Exercise: Each line of the data below goes into the copy exactly; pictures do not.

Supplied data:
————

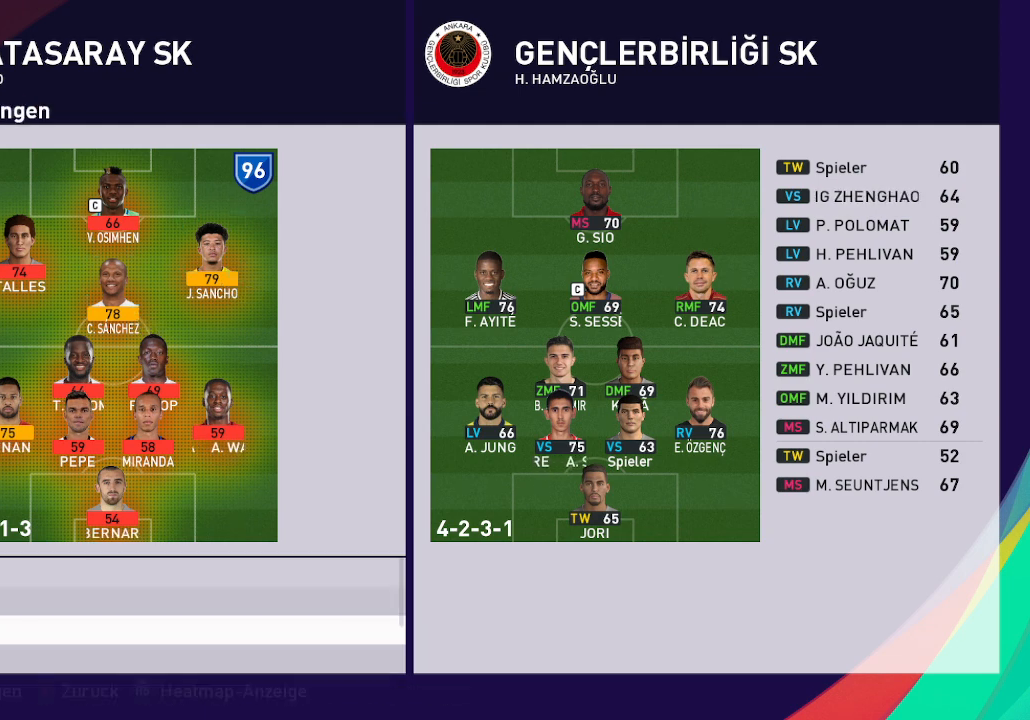
{"buttons": ["A"], "left_stick": "center", "right_stick": "center", "events": [[267, "DPAD_UP", "down"], [367, "DPAD_UP", "up"], [500, "A", "down"]]}
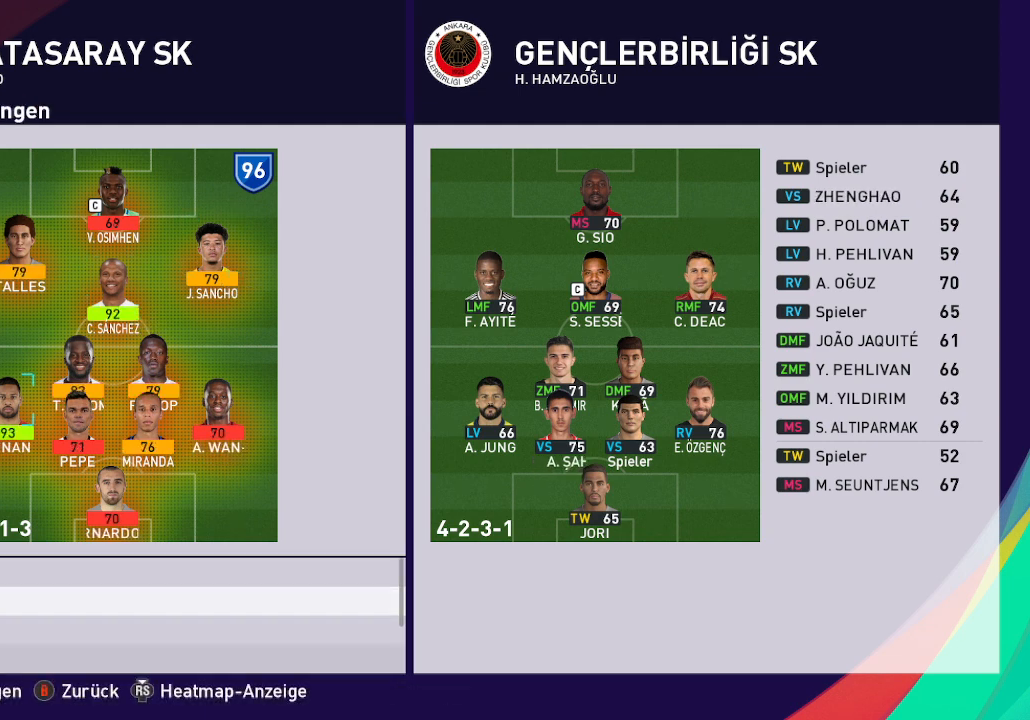
{"buttons": [], "left_stick": "center", "right_stick": "center", "events": [[100, "A", "up"]]}
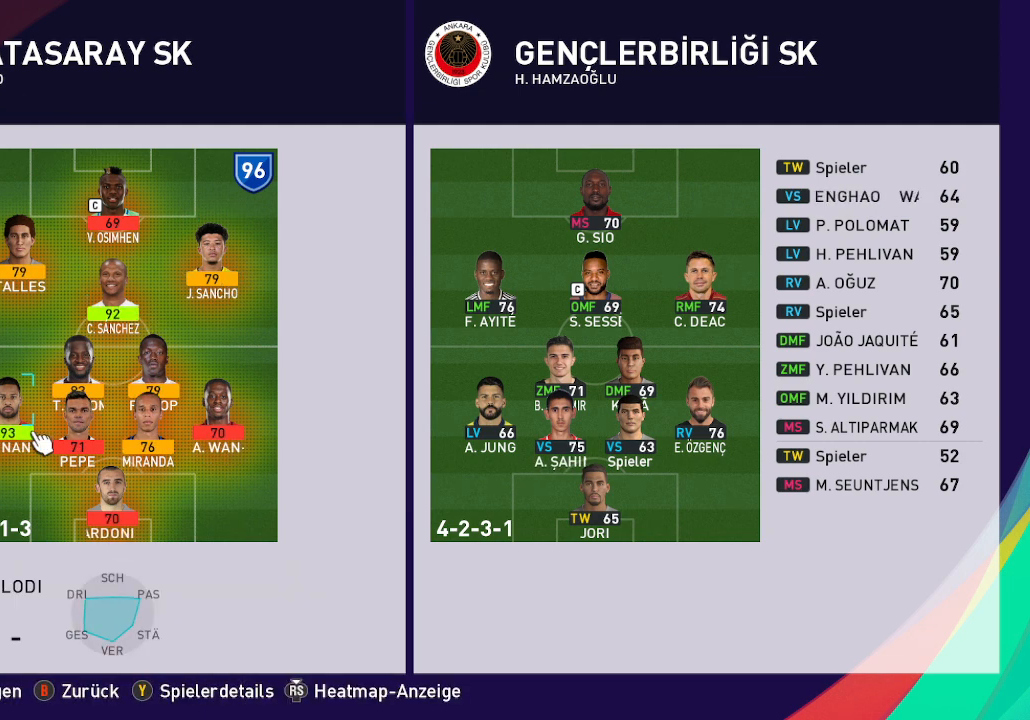
{"buttons": [], "left_stick": "center", "right_stick": "center", "events": [[33, "DPAD_RIGHT", "down"], [133, "DPAD_RIGHT", "up"], [367, "DPAD_UP", "down"], [467, "DPAD_UP", "up"]]}
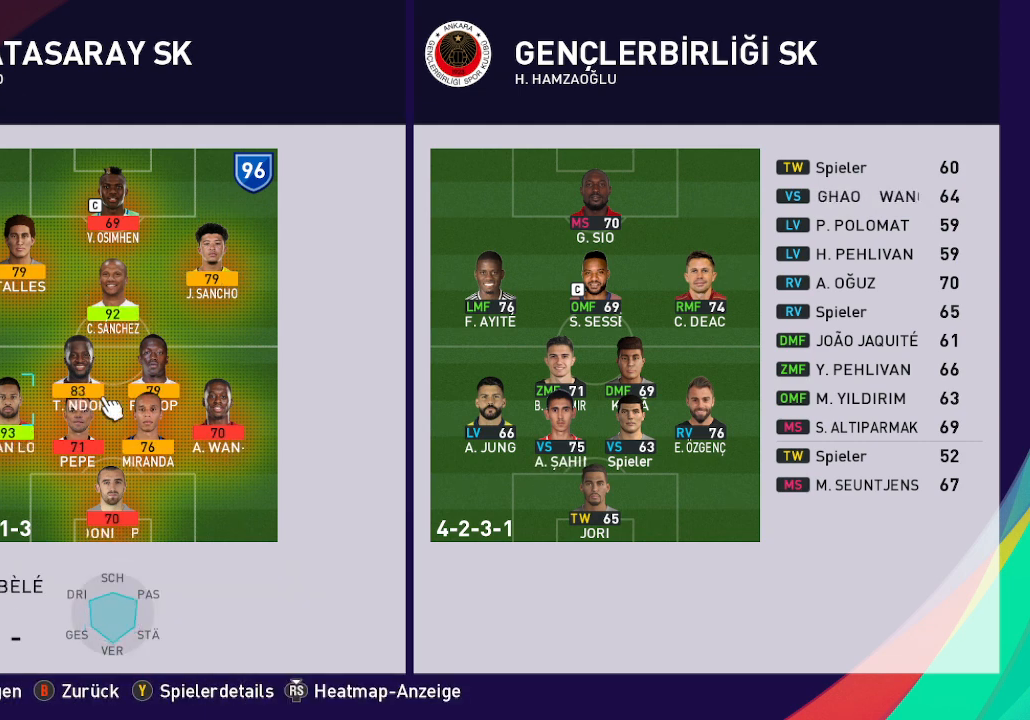
{"buttons": [], "left_stick": "center", "right_stick": "center", "events": [[33, "DPAD_UP", "down"], [133, "DPAD_UP", "up"]]}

————

Task answer:
{"buttons": ["A"], "left_stick": "center", "right_stick": "center", "events": [[267, "DPAD_UP", "down"], [367, "DPAD_UP", "up"], [500, "A", "down"]]}
{"buttons": [], "left_stick": "center", "right_stick": "center", "events": [[100, "A", "up"]]}
{"buttons": [], "left_stick": "center", "right_stick": "center", "events": [[33, "DPAD_RIGHT", "down"], [133, "DPAD_RIGHT", "up"], [367, "DPAD_UP", "down"], [467, "DPAD_UP", "up"]]}
{"buttons": [], "left_stick": "center", "right_stick": "center", "events": [[33, "DPAD_UP", "down"], [133, "DPAD_UP", "up"]]}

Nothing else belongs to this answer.